TSANCHEZ'S BLOG

SAC: Post Mortem

Being my first console game, SAC posed some interesting challenges that I’d never encountered in PC development. It also was an interesting challenge to work with a team of people on an established codebase. While there are benifits to having a fully working system to jump into, it is also hard to have to spend time hunting through new code for functionality that exists in there somewhere.

The PSP is not the robust piece of hardware you have infront of you as your PC. The compiler, OS, and hardware don’t work together to tell you that you are being stupid in the same way it catches PC programmers. Someone ejects the disk, you have to handle it. Someone powers off in the middle of your level, you have to handle it. Thankfully the engine team at HIG took care of that stuff. But it still meant interesting crashes.

From that I found my first experience with the compiler’s MAP files. Something that people just don’t seem to teach in school is proper debugging. The MAP file that a compiler generates is like the regular debugging symbols your debugger uses. But, when your game goes to test, you get reports of it crashing on some remote machine that you can’t debug. The human readable MAP lets you associate your “blue screen of death” information back to your code. You get info back from your testers that indicates

“module 0x0EA9320 crashed at $PC=0x0EAABBE0 $RA=0xEAABC91 bus error reading 0x0000000C”

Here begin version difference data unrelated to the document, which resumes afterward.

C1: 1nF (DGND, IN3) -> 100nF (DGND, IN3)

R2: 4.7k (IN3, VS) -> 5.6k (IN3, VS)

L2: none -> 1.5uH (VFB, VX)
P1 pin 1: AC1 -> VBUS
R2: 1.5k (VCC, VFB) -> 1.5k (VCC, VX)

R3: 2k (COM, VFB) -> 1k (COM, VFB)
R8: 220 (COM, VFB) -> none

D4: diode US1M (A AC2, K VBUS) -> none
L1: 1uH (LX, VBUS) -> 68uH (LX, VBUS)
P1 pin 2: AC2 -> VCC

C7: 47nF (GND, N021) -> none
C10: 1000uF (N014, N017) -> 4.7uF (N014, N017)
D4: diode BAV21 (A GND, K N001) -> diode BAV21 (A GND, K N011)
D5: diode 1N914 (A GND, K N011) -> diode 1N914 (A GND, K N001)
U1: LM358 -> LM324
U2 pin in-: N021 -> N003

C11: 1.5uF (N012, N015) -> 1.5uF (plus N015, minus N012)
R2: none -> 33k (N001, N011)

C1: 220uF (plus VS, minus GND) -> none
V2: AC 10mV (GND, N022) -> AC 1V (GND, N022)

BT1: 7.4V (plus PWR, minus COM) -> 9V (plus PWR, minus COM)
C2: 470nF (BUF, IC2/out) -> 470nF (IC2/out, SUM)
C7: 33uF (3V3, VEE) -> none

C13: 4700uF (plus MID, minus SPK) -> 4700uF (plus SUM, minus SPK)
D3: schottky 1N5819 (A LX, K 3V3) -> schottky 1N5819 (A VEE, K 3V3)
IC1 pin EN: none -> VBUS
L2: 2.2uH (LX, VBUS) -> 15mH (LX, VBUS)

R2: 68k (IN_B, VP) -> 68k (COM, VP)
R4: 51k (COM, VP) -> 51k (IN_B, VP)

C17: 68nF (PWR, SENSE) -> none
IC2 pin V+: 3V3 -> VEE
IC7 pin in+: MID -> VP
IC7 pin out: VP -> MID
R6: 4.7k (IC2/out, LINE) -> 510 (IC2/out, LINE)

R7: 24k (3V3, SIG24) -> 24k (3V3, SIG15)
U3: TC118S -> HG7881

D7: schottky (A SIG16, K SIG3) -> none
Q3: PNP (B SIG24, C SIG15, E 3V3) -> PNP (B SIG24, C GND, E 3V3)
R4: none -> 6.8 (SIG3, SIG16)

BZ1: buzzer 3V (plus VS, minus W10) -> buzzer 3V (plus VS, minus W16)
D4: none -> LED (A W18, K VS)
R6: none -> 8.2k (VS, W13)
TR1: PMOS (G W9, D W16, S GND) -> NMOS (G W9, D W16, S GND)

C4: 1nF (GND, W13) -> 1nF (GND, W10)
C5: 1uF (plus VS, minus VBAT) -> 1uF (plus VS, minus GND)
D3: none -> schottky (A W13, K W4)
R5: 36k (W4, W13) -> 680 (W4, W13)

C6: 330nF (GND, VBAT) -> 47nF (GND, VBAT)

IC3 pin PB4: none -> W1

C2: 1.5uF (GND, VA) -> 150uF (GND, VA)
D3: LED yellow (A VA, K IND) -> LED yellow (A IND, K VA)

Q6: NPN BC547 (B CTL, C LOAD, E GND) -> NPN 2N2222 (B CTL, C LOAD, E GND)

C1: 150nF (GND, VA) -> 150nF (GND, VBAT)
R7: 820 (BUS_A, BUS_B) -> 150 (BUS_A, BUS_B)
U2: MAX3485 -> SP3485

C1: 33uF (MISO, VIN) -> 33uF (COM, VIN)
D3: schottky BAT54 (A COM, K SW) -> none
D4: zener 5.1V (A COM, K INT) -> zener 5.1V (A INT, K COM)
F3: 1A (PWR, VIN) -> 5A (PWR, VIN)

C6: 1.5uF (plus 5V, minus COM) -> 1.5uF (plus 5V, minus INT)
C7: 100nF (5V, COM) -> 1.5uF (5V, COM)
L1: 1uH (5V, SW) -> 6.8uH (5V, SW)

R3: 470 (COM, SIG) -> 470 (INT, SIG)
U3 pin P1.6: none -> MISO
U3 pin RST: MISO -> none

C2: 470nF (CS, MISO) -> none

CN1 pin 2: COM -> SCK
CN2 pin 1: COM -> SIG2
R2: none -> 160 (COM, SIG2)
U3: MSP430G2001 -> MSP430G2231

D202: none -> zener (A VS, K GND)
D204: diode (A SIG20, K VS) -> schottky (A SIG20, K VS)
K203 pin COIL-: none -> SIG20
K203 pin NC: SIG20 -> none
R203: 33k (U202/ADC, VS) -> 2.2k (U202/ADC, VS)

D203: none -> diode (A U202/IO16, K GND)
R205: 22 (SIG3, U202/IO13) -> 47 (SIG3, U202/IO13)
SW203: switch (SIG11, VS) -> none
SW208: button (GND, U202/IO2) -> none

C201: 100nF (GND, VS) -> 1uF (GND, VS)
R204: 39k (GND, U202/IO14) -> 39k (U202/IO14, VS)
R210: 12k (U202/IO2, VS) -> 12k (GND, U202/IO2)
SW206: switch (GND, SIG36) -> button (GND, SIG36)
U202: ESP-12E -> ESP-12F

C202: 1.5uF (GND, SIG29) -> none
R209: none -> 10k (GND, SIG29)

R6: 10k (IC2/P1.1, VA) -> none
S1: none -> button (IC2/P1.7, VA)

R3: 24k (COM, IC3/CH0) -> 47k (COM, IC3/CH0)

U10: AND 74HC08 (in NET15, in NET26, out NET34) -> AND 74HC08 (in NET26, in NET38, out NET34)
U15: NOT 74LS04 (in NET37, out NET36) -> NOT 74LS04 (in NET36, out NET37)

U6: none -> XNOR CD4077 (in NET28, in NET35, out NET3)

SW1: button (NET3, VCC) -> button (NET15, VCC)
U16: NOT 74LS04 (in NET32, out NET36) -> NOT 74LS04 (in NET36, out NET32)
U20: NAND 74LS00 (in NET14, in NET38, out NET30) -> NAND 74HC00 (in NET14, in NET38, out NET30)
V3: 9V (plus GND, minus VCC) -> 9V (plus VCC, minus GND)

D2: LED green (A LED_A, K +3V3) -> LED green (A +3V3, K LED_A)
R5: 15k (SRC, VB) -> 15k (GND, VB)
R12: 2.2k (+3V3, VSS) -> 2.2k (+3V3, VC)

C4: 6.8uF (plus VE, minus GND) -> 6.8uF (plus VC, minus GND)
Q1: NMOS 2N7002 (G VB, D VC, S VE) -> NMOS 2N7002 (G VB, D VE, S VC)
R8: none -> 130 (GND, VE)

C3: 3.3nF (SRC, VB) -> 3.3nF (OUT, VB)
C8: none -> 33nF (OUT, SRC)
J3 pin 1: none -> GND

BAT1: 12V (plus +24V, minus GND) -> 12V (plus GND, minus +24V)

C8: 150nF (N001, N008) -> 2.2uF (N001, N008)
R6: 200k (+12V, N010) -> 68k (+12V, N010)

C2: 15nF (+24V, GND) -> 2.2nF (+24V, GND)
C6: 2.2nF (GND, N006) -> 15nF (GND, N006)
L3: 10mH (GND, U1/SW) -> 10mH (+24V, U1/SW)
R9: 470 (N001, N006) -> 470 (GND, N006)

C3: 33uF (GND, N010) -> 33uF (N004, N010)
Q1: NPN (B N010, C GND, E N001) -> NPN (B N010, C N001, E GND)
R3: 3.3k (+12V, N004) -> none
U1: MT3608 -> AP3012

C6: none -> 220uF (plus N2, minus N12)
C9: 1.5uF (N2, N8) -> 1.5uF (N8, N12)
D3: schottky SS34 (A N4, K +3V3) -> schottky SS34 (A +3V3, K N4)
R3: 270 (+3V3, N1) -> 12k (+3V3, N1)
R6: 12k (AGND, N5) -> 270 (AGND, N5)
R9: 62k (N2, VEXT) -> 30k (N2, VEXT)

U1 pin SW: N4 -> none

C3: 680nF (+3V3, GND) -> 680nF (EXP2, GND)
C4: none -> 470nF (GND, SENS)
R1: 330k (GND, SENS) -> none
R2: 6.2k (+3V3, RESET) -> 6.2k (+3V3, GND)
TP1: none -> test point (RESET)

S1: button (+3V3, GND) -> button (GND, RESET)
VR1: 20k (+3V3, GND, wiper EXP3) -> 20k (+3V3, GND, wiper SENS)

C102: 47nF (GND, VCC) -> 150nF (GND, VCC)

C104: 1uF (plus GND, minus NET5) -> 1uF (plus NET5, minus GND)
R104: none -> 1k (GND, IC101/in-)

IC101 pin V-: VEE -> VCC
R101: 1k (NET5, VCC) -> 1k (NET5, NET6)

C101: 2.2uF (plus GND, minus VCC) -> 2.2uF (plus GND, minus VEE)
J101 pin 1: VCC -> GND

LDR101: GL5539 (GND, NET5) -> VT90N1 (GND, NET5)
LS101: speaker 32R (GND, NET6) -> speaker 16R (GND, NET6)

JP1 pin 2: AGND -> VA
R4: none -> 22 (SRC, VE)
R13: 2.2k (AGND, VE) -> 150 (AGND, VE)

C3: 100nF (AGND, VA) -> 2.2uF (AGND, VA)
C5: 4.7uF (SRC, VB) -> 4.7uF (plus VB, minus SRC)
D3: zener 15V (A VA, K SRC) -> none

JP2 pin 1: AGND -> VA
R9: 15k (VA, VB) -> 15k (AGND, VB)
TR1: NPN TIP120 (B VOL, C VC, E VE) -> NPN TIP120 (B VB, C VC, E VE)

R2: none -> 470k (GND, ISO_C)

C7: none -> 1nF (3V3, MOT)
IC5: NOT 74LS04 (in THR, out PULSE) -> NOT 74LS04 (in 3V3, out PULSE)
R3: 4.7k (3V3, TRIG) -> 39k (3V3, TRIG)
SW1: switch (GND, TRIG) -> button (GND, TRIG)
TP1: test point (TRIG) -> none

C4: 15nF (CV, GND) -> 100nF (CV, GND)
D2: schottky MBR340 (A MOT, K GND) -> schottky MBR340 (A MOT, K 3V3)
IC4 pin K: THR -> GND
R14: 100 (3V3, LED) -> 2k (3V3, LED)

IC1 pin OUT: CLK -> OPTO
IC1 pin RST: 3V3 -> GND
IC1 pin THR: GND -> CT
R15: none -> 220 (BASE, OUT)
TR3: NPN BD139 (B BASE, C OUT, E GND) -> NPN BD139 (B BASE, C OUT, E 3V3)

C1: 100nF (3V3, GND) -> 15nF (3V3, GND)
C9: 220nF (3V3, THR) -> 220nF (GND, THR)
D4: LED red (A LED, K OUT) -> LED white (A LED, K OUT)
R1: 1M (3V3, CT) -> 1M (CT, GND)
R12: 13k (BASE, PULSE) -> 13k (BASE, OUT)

You know you have SOME pointer derefrence to look for, but where? Simple, you know you crashed on the instruction located at

PC – Module Base : 0x0EAABBE0 – 0x0EA93210

You look up that address in your MAP, and you can find the function in question. If you have the same disk and symbols locally, you can use your debugger to jump directly to the code at:

Current Module Base + Test PC – Test Module Base

At this point, I’m really glad I knew my MIPS assembly instructions, because tracing back information from assembly is something you just have to do when you get crashes on release disks. Expecially since testers can return cases that you won’t be able to readly reproduce in house, but the testers can easily reproduce there (mostly because they know exactly what they did, and teaching that in words isn’t always easy. Timing can be a huge factor too, thus complicating the debug process). Being able to jump into the map and local symbols to read what the assembly did can make finding the bugs alot easier. Knowing what the code should have translated as also means that it is entirely posible to find the occasional compiler bug (we ran into atleast 2 that i know of).

Developing for an embeded system adds a lot more restrictions to what you can do over a more open setup like a home PC. At home I never worried about memory, filesystem space, or data formats. On the PSP our engine packed together everything very tightly in build stages before getting onto the PSP. Files get converted to match in-memory structures so they can just be used once loaded without any parsing. Files get packed into tight archives (something I did do in my home projects). Memory gets budgeted between gameplay, code, art and sound. Files get layed out on disk for fast access while streaming in voice overs. And lots of meta-data has to be layed out on the hard disk so the build tools can find everything they need to pack together the archives for each level.

Finally, team development is way more fun than solo development. It was a really nice experience having set goals to work to, and people to help out with all the parts. Other programmers make systems and logic that you can use. Artists produce level art, props, characters, and animations. Being together with them means quick iteration of what an animation should do, and how well your AI is using that animation to brodcast its intentions to the player. Its also quite exciting to take take over a very complex system like the Giant Clank levels, and be able to turn it into something new and exciting to everyone as a credits sequence.